• Supplied records:

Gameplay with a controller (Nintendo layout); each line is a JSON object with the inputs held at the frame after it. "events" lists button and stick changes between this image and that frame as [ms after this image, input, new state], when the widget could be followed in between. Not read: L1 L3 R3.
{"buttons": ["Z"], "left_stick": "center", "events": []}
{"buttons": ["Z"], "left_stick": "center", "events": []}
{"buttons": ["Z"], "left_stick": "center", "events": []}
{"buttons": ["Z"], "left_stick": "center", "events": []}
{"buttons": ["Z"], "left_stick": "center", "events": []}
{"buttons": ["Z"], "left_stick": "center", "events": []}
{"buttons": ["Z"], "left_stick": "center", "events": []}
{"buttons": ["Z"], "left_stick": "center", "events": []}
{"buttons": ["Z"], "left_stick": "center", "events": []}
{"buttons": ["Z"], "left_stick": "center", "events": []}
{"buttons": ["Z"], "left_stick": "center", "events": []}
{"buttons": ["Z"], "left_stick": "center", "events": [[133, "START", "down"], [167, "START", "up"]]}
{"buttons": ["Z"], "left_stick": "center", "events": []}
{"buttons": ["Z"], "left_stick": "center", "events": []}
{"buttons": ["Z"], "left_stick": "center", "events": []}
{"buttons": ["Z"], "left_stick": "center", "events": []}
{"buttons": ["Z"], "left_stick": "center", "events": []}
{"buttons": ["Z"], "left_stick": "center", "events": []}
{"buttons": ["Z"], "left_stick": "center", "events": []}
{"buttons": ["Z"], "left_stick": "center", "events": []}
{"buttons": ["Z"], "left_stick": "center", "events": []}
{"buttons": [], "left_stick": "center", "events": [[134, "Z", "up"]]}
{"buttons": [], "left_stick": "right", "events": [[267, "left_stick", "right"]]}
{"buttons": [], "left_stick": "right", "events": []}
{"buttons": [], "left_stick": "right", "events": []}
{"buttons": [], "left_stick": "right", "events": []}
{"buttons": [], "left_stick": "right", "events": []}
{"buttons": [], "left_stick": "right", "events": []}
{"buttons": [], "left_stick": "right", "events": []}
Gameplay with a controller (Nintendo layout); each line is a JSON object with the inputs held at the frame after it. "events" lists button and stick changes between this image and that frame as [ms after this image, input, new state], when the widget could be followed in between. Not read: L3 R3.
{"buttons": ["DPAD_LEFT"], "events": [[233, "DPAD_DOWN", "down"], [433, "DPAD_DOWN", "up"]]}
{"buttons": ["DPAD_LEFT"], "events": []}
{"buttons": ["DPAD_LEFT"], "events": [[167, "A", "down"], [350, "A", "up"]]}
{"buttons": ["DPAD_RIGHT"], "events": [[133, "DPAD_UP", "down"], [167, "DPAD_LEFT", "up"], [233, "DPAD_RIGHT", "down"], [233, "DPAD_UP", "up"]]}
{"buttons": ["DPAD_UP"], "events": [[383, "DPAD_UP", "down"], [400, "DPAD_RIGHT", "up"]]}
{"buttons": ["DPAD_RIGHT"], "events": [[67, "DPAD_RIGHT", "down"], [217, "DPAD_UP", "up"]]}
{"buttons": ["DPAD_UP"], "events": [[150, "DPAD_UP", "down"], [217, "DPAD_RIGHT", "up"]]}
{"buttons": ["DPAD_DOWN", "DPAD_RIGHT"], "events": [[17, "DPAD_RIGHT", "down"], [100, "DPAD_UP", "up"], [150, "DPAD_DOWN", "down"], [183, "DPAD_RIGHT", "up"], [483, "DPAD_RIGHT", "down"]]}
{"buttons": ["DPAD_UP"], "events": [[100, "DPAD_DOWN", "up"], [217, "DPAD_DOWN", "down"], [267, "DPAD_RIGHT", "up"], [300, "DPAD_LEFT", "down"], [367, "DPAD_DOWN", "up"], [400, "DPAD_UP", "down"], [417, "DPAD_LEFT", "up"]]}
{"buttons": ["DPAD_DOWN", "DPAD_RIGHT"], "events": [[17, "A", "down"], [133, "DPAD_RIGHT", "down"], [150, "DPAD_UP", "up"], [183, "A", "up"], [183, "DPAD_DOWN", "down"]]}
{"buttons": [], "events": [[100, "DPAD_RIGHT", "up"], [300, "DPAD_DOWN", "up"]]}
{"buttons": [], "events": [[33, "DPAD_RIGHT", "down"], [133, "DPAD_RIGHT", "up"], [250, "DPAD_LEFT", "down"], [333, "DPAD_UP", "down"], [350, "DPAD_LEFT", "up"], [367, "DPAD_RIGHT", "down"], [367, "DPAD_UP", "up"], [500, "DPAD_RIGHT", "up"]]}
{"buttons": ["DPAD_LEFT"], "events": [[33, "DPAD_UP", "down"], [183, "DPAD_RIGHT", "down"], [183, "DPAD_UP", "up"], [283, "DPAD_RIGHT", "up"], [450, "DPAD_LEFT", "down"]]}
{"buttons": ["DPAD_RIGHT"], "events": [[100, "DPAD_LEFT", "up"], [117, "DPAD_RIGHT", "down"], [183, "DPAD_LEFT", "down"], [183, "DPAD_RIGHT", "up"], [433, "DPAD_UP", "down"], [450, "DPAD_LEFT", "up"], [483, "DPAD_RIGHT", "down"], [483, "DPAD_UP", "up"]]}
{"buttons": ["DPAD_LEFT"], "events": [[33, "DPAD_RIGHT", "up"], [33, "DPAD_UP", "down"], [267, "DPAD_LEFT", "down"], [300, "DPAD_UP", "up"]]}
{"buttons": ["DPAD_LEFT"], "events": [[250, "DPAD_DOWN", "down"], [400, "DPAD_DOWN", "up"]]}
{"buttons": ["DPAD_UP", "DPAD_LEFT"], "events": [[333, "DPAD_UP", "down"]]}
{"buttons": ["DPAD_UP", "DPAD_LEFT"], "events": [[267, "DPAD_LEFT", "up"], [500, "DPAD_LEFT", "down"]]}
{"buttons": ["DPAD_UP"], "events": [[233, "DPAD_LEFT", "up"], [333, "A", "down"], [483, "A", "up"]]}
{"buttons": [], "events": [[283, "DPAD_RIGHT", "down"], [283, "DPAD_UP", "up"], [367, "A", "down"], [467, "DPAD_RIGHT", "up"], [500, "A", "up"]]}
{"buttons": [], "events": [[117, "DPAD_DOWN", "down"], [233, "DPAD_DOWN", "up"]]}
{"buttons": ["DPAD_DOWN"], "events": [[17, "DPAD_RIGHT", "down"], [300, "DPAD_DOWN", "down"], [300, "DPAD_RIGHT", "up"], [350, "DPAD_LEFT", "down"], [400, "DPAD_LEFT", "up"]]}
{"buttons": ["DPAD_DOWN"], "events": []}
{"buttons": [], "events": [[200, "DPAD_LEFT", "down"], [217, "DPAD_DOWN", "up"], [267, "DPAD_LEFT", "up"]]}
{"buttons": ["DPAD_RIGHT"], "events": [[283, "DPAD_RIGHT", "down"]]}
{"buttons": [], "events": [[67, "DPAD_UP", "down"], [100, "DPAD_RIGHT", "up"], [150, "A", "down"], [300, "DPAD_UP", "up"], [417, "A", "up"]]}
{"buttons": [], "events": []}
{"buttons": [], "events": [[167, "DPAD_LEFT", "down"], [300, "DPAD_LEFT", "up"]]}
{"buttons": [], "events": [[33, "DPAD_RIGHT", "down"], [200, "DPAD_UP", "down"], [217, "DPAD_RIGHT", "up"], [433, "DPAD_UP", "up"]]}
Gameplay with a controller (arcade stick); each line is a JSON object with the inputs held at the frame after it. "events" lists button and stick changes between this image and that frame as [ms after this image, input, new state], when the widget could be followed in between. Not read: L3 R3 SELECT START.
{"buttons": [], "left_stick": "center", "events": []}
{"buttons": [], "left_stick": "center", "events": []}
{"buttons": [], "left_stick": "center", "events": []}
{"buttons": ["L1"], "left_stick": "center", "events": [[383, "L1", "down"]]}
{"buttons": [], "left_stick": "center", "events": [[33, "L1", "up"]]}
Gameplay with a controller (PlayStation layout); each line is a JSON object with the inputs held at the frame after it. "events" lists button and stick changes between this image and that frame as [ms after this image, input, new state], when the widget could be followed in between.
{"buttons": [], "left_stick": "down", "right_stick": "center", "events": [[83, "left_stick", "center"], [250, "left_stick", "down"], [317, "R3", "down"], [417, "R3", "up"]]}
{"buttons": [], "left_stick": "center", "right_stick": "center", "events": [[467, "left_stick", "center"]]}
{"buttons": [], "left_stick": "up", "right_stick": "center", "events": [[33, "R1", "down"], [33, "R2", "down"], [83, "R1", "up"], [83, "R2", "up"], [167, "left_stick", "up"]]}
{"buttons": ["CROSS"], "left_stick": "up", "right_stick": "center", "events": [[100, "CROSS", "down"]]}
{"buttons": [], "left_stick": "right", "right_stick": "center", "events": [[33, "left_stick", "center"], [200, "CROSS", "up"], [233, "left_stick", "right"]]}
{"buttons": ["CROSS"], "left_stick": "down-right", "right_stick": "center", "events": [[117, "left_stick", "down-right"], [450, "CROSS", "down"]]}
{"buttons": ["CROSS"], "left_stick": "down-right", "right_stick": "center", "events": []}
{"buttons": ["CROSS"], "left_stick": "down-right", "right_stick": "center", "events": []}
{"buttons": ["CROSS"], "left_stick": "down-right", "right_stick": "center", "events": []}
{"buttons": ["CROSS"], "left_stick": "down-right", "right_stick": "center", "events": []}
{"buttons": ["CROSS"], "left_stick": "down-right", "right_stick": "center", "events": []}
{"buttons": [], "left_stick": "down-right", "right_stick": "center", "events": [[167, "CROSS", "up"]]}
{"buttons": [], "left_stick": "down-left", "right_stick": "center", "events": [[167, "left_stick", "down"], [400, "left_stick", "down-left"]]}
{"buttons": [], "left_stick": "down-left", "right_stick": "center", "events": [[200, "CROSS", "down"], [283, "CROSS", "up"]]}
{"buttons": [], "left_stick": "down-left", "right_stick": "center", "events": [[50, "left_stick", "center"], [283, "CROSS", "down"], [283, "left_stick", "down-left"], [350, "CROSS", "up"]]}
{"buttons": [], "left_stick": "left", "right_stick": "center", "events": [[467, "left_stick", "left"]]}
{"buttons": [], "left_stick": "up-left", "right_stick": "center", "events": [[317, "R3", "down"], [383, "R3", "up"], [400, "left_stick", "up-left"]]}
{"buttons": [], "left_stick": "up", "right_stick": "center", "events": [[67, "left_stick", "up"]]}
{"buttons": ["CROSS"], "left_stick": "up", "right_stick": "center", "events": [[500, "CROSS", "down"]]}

• Assignment: A complete answer lists every line of the listing above that holds the word "held".

• Result of the task:
Gameplay with a controller (Nintendo layout); each line is a JSON object with the inputs held at the frame after it. "events" lists button and stick changes between this image and that frame as [ms after this image, input, new state], when the widget could be followed in between. Not read: L1 L3 R3.
Gameplay with a controller (Nintendo layout); each line is a JSON object with the inputs held at the frame after it. "events" lists button and stick changes between this image and that frame as [ms after this image, input, new state], when the widget could be followed in between. Not read: L3 R3.
Gameplay with a controller (arcade stick); each line is a JSON object with the inputs held at the frame after it. "events" lists button and stick changes between this image and that frame as [ms after this image, input, new state], when the widget could be followed in between. Not read: L3 R3 SELECT START.
Gameplay with a controller (PlayStation layout); each line is a JSON object with the inputs held at the frame after it. "events" lists button and stick changes between this image and that frame as [ms after this image, input, new state], when the widget could be followed in between.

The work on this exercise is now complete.